Tuesday, January 26, 2010

Meet Designer Madeline Weinrib and View Her Glorious New Hand-Woven Rugs and Luscious New Textiles

A First Look at Madeline Weinrib’s Design Process—and Her New Rug and Textile Designs

Madeline Weinrib’s Folkloric and Traditionally-inspired Patterns Seduce with Their Modern, Fresh Style

I’ve always admired the bold, graphic, hand-woven cotton rugs and hand-crafted wool rugs designed by Madeline Weinrib (top designers love her designs).

Just last December, I had the great good fortune to meet Madeline (Madi, to friends) in Jaipur, India. (I detailed this trip in ‘My Passage to India’ series. Please check THE STYLE SALONISTE archive.)

Madeline, who is based in New York at ABC Carpet & Home (she sells her products around the country) was in Jaipur to go to traditional Indian workshops where she is developing new organic block-print textiles, as well as new concepts and colors for her famous rugs.

Follow me to get an insider view of her design process and then to see her newest designs, available this Spring.

Madeline has been producing rugs in Jaipur workshops for ten years. In December she traveled to remote regions of northwestern India, finding inspiration, collecting traditional hand-woven textiles, exploring the culture, and seeing old friends in Bikaner, a desert city in northwest Rajasthan.

Madeline and I were invited by our dear Jaipur friends for late dinners and delicious lunches, and in the afternoons we explored some of the more curious and authentic lanes and markets of Jaipur and beyond.

When I was visiting New York recently, Madeline and I continued our conversations about design and jewelry and India at her SoHo loft. Her downtown pied-a-terre is decorated lavishly with her glorious rugs and delicious textiles, as well as centuries-old maharajah portraits, Indian antiques, mother-of-pearl inset Anglo-Indian chairs, and her extensive collection of vivid contemporary American paintings.

Come and sit down with Madeline and me as we chat about her work:

DDS: Madeline, it was such a great pleasure to meet you in Jaipur. I've admired your carpets for a long time, and thought from your exquisite style you must be a very rarified designer, very inaccessible in your gilded atelier. In fact, you're a very hands-on designer, sitting on the floor at the Jaipur weaving factory, working closely with weavers and block printers. Your rugs and textiles are so fresh and original. Your background is fine art and painting. How did you get involved with carpet design?
Thank you. Ironically, it was something that I never thought that I would be interested in. I grew up surrounded by rugs and carpets because of my father's business, ABC, but initially, I had no interest or connection with the furnishing that were right in front of me. I was, however, always interested in drawing and painting--ever since I can remember—and that became my path. I showed my paintings at a gallery in New York and I taught drawing at SUNY.

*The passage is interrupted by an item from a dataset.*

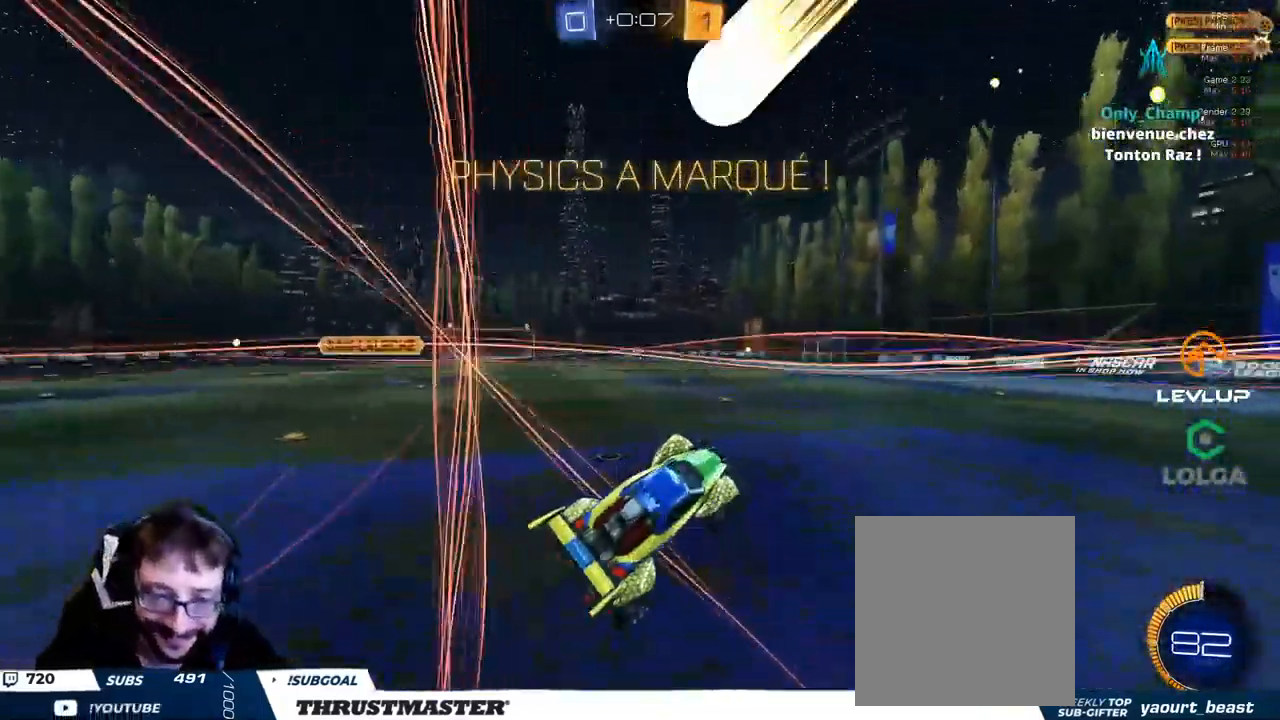
{"buttons": ["R2"], "left_stick": "left", "right_stick": "center", "events": [[66, "R2", "down"], [233, "left_stick", "right"], [333, "left_stick", "center"], [416, "left_stick", "left"]]}
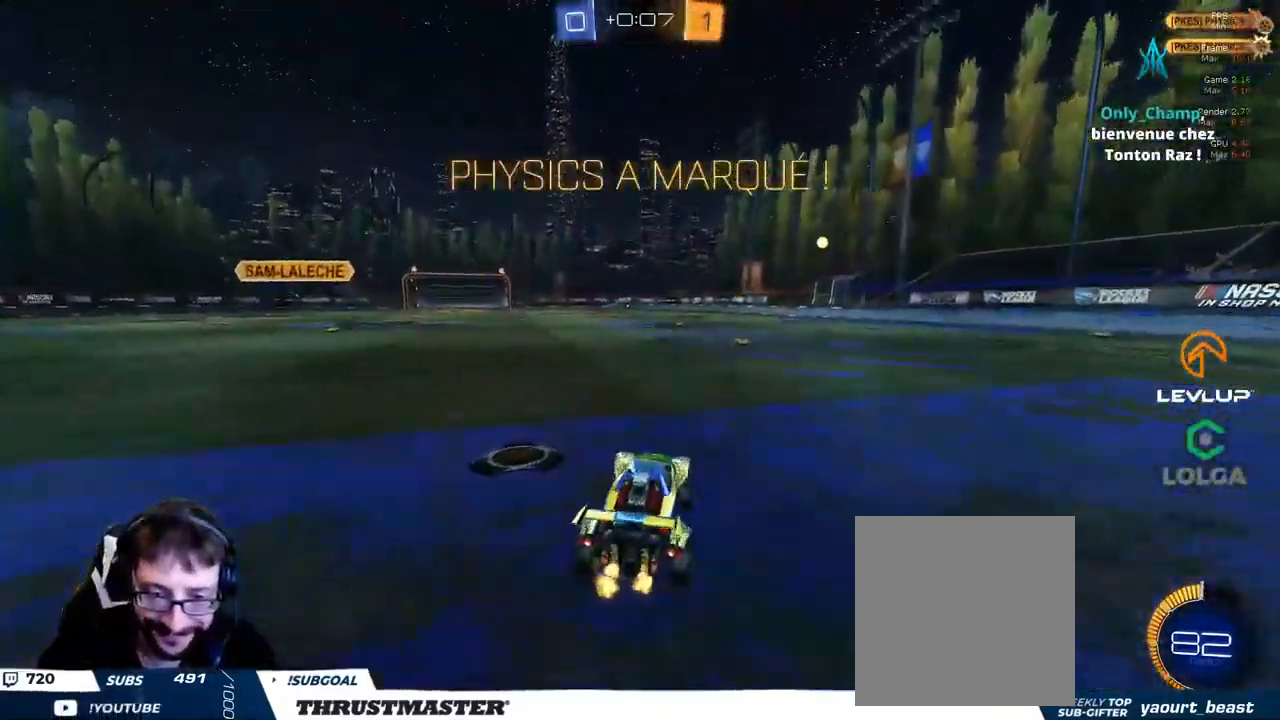
{"buttons": ["L2", "R2"], "left_stick": "up-right", "right_stick": "center", "events": [[16, "A", "down"], [16, "B", "down"], [83, "L2", "down"], [83, "left_stick", "up-right"], [116, "A", "up"], [183, "A", "down"], [266, "A", "up"], [283, "B", "up"]]}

I had been approached by colleagues at ABC to design carpets, but it was not the right moment and I was not inspired creatively. My rug designs evolved and came about much later, after I was established and had my own focus, my own voice.

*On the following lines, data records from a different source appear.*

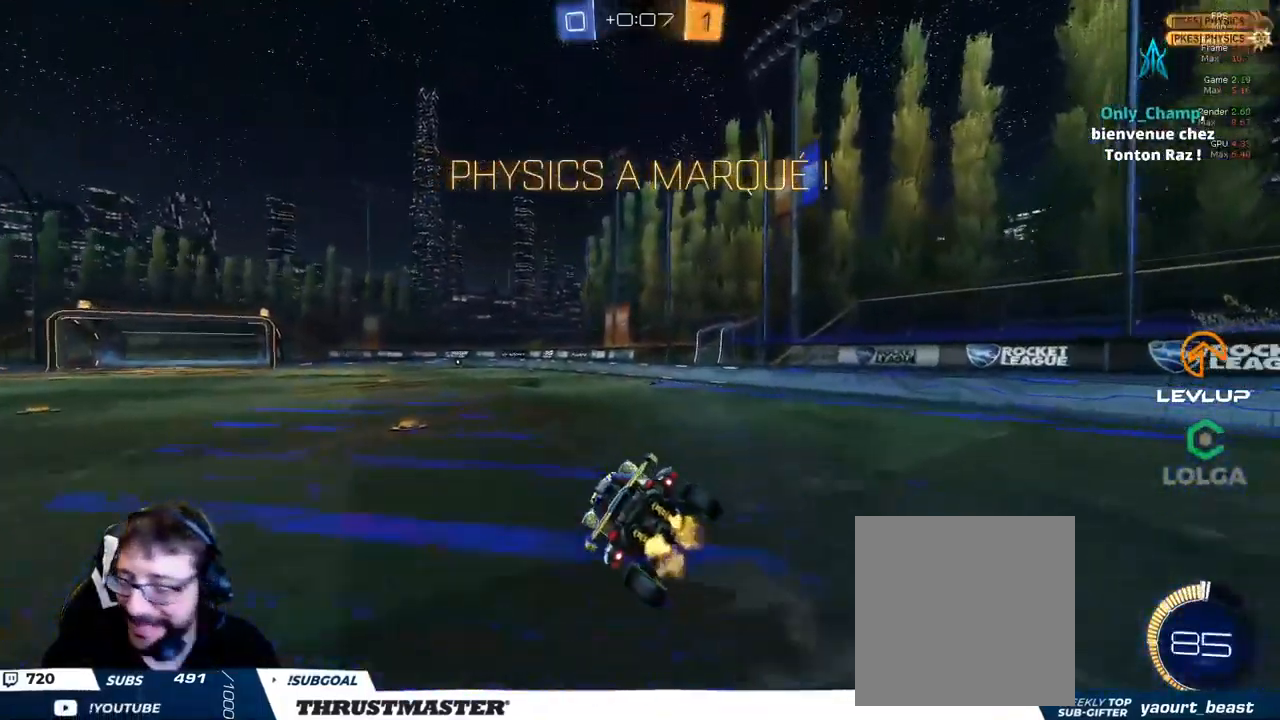
{"buttons": [], "left_stick": "center", "right_stick": "center", "events": [[182, "R2", "up"]]}
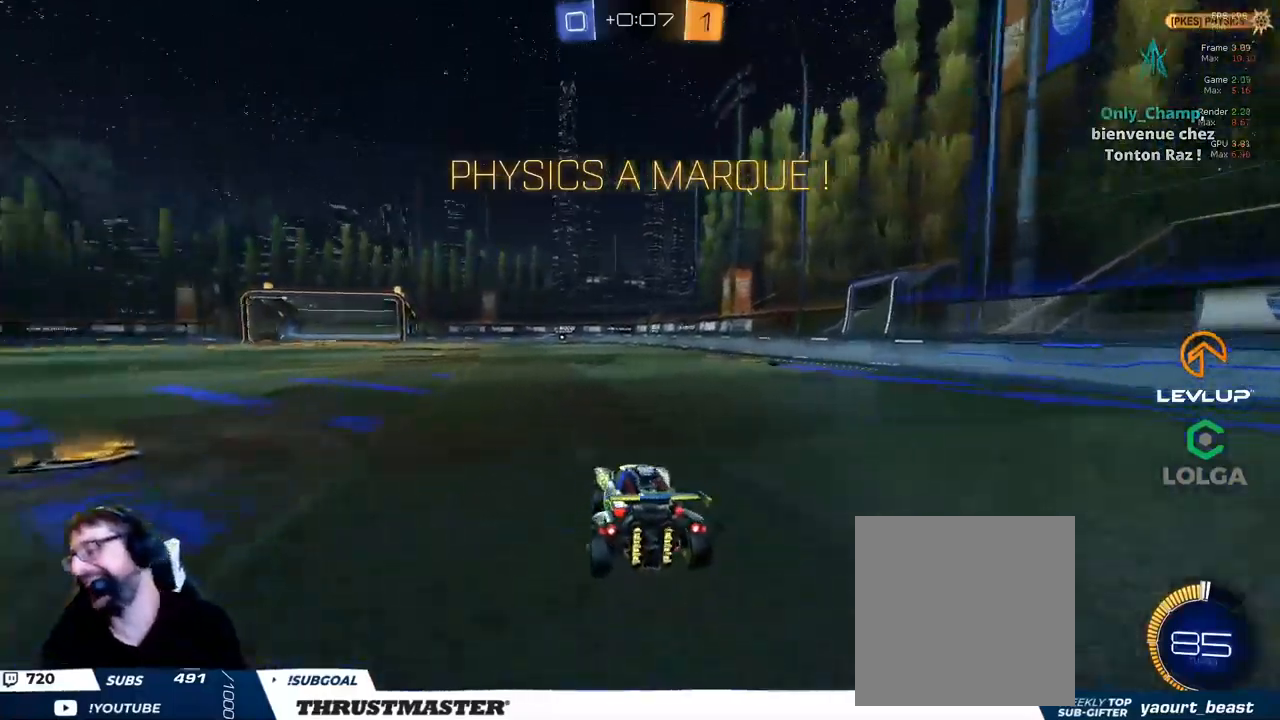
{"buttons": ["R2"], "left_stick": "center", "right_stick": "center", "events": [[233, "R2", "down"], [283, "R2", "up"], [383, "R2", "down"]]}
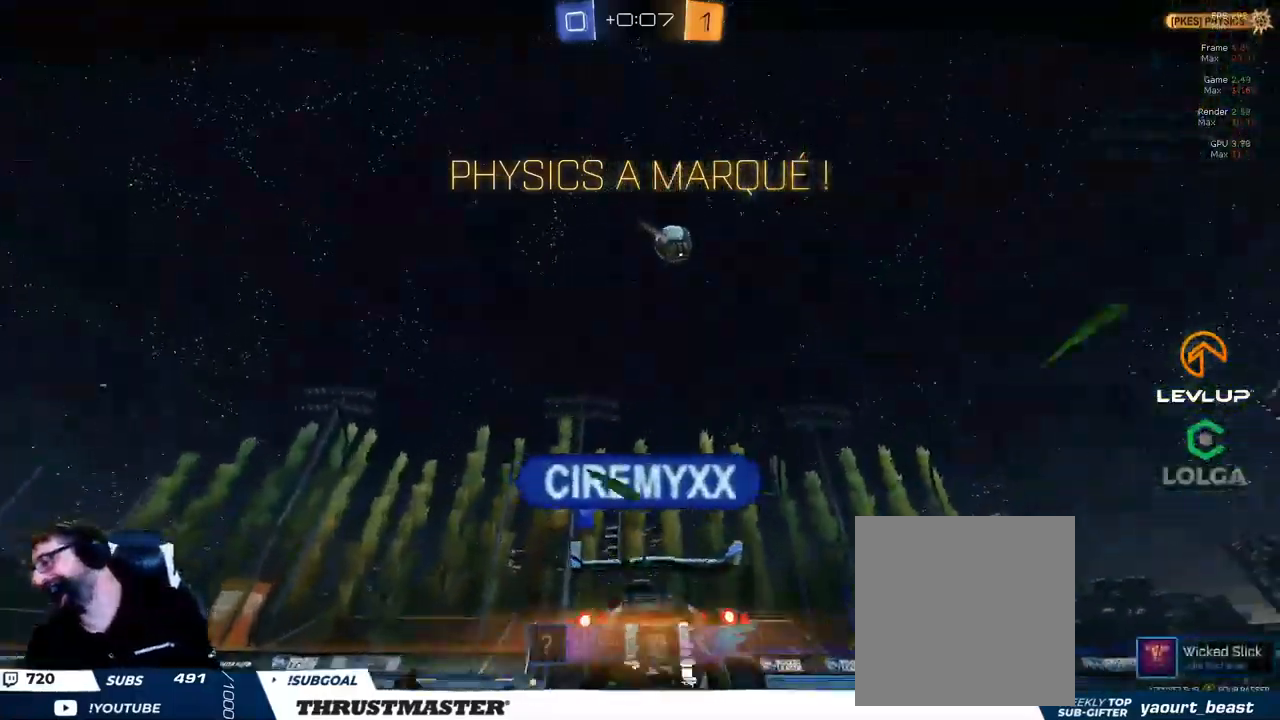
{"buttons": ["R2"], "left_stick": "center", "right_stick": "center", "events": [[133, "R2", "up"], [283, "R2", "down"]]}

DDS: Your idea of taking folkloric and handcrafted traditional patterns and making them modern, was a great one. And then you turned ideas into reality. How did you first start manufacturing carpets?
I'm so glad that you picked up on that current in my work. My appropriation of traditional patterns and my reframing and modernizing of that visual language has always been central to what I do. Now it seems everywhere, but at the time—12 years ago—that wasn't the case. I discovered that it really resonated for me and that it could serve as my voice in the decorative arts. It became a real departure from my paintings, which at the time were organic abstraction. This departure was possible because I was open to using new materials--the decorative textiles that I had been looking at-- and was responding to the particularities and formal constraints that they presented.

Once I started shifting my ideas, I had to rethink my technique and my perspective. I trained myself to see from the floor as opposed to the wall and realizing that it had to exist in dialogue with the decor in the room, that it would have furniture placed on it. I had to plan for that, to work with that. It couldn't be as hermetic. In painting, it's a world of its own. Not rugs.

DDS: What was your original design motive and inspiration?
I fell in love with an antique Tibetan carpet with a traditional design of a checkerboard. As an artist at that time, I was working on a series of drawings and sketches on craft paper and the designs on the checkerboard corresponded to the color of my paper and charcoal. That's when I realized I could transfer my ideas to a different surface with a different set of values. I designed my first collection.

DDS: Your designs can be read as both very modern and quite traditional!
When I started working in textiles that was something I wanted to achieve. I designed concepts that would be contemporary and speak of its own time, but if it were a really strong design, it would work well in other environments. Great design should have flexibility. Using traditional motifs that have been simplified and pared to their essence has allowed me to achieve this duality.

Photos above: Images of Madeline Weinrib working on new carpets in India in December 2009. At the carpet factory near Jaipur, she is designing new carpets and colorways.

DDS: When did you start designing textiles?
I started making textiles about five years ago. I meet a lot of interesting people through my travels, including a woman working in Uzbekistan helping to resurrect the art of ikat weaving. I wanted to produce ikats using my own palette and designs. It took a long time, but it has really taken off. I do the same thing with suzani textiles, and they are even harder to develop, but they look very beautiful. Two years ago, I started developing a hand-woven brocade. At this time, I can only make 14 yards per month. It’s rare and exquisite.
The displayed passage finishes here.